Employees of Port Royal Seafood hustle to keep the fried soft shell crab moving as seafood lovers wait in line during the seventh annual Soft Shell Crab Festival in downtown Port Royal Saturday afternoon. The event included arts and crafts as well as live music. A variety of local restaurants were also on hand.
Employees of Port Royal Seafood hustle to keep the fried soft shell crab moving as seafood lovers wait in line during the seventh annual Soft Shell Crab Festival in downtown Port Royal Saturday afternoon. The event included arts and crafts as well as live music. A variety of local restaurants were also on hand.

A light drizzle and cloudy skies Saturday did little to quell the appetites of thousands in Port Royal for a local delicacy.

Despite the rain, thousands of crab-crazy people flocked Saturday to the seventh annual Port Royal Soft Shell Crab Festival hosted by the Old Village Association.

John Stanley of Beaufort was one of them.

With a fried, soft-shell crab sandwich in one hand and an umbrella in the other, he said it would have taken worse weather to keep him from this year's festival.

"I mean it's just rain," Stanley said. "If I have to hold an umbrella, that's OK. As long as I have one hand free at all times to hold food then I'm good in shape."

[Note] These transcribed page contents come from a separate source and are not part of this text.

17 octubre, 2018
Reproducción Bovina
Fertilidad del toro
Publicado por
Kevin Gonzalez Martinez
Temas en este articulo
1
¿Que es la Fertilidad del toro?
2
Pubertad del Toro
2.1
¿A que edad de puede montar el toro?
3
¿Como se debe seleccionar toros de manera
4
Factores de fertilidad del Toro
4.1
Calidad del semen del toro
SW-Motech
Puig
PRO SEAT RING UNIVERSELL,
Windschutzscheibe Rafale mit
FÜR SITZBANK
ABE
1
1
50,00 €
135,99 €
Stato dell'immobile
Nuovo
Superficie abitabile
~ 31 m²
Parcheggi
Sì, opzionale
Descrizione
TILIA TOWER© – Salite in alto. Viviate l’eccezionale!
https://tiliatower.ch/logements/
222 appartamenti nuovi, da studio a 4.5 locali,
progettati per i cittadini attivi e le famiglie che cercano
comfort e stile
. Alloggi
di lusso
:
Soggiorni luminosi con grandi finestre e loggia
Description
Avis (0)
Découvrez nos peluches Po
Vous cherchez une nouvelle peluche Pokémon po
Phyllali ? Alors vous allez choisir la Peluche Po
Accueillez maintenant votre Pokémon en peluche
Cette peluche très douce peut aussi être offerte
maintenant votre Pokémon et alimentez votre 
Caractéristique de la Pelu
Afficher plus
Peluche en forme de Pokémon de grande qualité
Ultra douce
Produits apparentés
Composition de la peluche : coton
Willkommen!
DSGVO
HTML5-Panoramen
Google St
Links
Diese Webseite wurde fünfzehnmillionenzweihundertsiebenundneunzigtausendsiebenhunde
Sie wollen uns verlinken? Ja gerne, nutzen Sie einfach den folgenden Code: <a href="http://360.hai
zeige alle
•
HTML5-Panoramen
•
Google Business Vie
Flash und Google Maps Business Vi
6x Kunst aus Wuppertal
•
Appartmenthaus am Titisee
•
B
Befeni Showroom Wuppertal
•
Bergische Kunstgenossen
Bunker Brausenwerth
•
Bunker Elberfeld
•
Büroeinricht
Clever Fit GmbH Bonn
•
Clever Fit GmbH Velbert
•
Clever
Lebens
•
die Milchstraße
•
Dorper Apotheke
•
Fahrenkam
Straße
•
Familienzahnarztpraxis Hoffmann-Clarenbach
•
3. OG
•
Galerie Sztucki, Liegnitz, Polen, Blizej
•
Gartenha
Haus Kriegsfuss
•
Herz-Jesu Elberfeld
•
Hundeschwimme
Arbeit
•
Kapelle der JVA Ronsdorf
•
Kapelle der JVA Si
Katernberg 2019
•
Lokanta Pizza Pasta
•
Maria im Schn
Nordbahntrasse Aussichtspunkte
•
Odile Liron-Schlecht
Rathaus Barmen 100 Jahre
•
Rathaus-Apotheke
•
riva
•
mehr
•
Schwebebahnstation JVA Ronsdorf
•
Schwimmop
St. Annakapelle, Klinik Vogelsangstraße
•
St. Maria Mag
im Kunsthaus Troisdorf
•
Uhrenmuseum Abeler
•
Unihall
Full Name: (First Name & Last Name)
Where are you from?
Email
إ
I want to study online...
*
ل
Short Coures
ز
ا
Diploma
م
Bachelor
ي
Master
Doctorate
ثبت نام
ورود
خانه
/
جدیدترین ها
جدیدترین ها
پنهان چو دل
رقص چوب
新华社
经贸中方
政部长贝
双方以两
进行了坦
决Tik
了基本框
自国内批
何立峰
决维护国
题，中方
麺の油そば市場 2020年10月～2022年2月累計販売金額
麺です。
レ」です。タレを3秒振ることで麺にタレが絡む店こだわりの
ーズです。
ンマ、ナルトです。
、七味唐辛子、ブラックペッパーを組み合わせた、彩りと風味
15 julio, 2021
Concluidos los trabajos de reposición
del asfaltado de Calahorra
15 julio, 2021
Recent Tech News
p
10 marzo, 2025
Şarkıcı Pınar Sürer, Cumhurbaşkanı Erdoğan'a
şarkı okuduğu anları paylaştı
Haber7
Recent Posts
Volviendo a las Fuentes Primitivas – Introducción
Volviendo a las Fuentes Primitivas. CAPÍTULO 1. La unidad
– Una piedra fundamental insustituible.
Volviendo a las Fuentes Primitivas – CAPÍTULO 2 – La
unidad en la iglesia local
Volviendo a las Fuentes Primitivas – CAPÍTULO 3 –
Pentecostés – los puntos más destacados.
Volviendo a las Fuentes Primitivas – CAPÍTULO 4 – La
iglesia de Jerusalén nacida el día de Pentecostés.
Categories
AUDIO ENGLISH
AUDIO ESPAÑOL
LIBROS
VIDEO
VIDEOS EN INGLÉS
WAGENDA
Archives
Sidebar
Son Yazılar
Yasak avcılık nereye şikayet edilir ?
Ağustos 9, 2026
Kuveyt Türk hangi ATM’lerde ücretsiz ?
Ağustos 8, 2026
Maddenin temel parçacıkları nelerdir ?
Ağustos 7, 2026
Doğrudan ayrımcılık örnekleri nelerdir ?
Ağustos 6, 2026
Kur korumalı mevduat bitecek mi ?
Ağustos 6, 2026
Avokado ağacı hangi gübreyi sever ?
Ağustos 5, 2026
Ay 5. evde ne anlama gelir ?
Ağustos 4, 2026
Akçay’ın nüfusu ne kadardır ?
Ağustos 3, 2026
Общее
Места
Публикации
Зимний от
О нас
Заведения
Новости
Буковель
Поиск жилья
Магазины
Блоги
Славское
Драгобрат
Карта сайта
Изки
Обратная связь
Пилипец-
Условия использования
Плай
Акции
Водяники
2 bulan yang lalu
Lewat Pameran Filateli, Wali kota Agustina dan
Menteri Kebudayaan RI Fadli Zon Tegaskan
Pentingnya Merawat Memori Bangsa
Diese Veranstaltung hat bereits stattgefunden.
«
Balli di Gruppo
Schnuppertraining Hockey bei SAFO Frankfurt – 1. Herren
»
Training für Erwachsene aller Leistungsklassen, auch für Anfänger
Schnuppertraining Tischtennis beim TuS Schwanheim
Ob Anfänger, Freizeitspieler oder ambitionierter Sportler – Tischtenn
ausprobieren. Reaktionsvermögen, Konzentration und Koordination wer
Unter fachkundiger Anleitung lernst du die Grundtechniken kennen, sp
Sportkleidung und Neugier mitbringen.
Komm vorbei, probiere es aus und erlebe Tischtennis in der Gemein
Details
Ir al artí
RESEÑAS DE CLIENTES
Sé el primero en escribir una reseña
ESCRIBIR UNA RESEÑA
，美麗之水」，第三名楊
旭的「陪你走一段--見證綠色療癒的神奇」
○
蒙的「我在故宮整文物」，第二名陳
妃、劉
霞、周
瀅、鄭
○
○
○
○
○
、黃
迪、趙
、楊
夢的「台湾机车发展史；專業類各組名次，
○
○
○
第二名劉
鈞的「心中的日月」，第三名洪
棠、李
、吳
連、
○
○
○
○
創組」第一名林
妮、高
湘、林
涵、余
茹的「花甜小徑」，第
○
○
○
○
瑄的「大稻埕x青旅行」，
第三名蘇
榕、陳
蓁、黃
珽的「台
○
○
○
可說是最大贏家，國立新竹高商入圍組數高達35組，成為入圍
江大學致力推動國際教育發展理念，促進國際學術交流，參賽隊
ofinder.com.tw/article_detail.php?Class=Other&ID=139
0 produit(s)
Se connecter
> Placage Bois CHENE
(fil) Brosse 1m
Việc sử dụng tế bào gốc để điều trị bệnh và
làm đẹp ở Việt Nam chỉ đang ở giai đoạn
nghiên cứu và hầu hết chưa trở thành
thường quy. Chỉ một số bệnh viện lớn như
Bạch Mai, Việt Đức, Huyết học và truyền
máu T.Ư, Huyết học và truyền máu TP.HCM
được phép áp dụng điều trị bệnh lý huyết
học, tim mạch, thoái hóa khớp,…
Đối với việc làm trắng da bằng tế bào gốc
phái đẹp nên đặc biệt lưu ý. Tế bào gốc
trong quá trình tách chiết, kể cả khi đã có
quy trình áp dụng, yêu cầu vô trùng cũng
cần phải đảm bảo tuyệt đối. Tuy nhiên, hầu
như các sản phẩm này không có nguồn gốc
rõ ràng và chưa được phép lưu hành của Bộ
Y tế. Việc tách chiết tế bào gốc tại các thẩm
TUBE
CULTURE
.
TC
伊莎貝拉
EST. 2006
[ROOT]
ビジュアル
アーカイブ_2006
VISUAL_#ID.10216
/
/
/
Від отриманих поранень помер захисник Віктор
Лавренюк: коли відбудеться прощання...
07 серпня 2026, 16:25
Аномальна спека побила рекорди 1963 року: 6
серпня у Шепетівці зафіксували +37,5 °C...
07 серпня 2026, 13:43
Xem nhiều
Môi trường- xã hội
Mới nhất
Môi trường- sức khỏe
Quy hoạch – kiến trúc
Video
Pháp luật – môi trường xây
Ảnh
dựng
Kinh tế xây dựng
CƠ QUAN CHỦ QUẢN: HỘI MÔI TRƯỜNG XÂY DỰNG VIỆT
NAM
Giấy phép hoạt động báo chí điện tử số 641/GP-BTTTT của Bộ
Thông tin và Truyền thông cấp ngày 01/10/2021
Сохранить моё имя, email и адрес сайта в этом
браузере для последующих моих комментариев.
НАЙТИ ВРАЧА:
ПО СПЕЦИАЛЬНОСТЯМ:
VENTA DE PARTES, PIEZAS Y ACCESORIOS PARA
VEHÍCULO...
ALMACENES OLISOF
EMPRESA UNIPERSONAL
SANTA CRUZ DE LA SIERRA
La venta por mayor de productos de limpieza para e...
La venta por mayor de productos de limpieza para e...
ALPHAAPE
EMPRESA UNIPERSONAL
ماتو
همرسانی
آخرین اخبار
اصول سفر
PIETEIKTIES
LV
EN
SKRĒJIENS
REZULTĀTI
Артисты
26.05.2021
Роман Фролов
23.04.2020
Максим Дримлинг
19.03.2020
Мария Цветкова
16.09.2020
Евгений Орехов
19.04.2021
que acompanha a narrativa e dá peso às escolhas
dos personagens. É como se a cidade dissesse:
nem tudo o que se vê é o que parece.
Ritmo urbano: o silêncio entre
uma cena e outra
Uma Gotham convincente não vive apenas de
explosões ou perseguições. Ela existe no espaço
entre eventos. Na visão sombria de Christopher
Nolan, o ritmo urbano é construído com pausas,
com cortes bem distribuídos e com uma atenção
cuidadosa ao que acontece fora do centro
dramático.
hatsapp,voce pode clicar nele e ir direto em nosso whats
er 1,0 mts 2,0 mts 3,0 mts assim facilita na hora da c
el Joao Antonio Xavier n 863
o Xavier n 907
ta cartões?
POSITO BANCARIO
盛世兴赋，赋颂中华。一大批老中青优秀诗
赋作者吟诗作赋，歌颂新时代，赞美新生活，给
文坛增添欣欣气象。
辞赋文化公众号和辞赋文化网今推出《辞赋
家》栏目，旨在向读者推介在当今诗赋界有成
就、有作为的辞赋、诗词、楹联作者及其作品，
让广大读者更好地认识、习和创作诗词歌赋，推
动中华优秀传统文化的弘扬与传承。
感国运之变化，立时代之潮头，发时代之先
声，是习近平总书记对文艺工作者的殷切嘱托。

Predictably, the festival's longest lines snaked from the canvas tents from which local restaurants were selling different versions of the festival's namesake crustacean.

Despite its relative youth compared to events like the Beaufort Water Festival, which is in its 55th year, the one-day festival has become a social staple for Rebecca Ronson of Port Royal.

"It's only the seventh year?" Ronson asked as she waited in line for a soft shell crab sandwich. "I love this event. I wish we could have had better weather today but at least we've got crabs and beer."

Port Royal Town Manager Van Willis said the festival has become a chance for the town to gain exposure with area residents and visitors.

"The festival is a fantastic opportunity for the townto showcase itself to those who live here and the visitors that purposely attend or just stumble upon us," Willis said. "I've had more interactions with folks that happened upon the event and truly enjoy the atmosphere created by the festival."

The festival coincides with the beginning of soft shell crab season.

Starting in mid-April, blue crabs beginning shedding their hard exoskeletons, leaving them with just a wrinkled -- and edible -- soft shell, according to the S.C. Department of Natural Resources. Soft shell crab season typically ends in early fall.